To do — How many lines below hold "pinky"? Answer with only the number.

BEGIN Task input

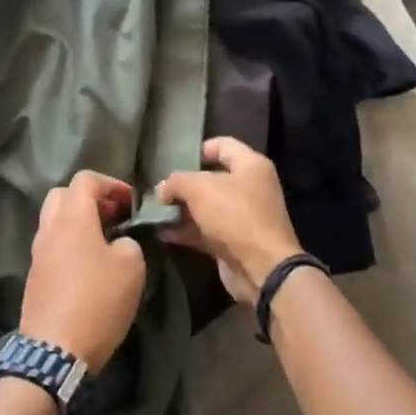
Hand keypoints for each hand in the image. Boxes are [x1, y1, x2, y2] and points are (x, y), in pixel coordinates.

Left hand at [21, 171, 146, 372]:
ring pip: (54, 221)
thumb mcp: (132, 267)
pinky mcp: (34, 277)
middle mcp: (49, 228)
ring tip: (104, 242)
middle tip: (113, 217)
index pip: (85, 179)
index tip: (130, 202)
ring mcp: (37, 253)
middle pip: (63, 195)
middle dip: (89, 199)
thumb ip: (129, 243)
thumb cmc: (97, 301)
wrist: (55, 351)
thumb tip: (119, 242)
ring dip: (78, 222)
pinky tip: (88, 267)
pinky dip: (69, 244)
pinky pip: (51, 246)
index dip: (111, 183)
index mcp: (72, 218)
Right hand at [155, 137, 301, 305]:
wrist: (262, 269)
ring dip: (181, 210)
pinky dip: (185, 230)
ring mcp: (242, 217)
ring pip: (206, 207)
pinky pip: (205, 230)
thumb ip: (176, 182)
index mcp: (250, 165)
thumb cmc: (234, 215)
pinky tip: (161, 232)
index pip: (222, 145)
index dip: (197, 149)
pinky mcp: (234, 242)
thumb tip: (162, 189)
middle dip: (183, 184)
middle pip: (211, 178)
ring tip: (153, 211)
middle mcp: (249, 187)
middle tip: (158, 190)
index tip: (173, 159)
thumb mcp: (199, 188)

END Task input

Solution to this problem — 8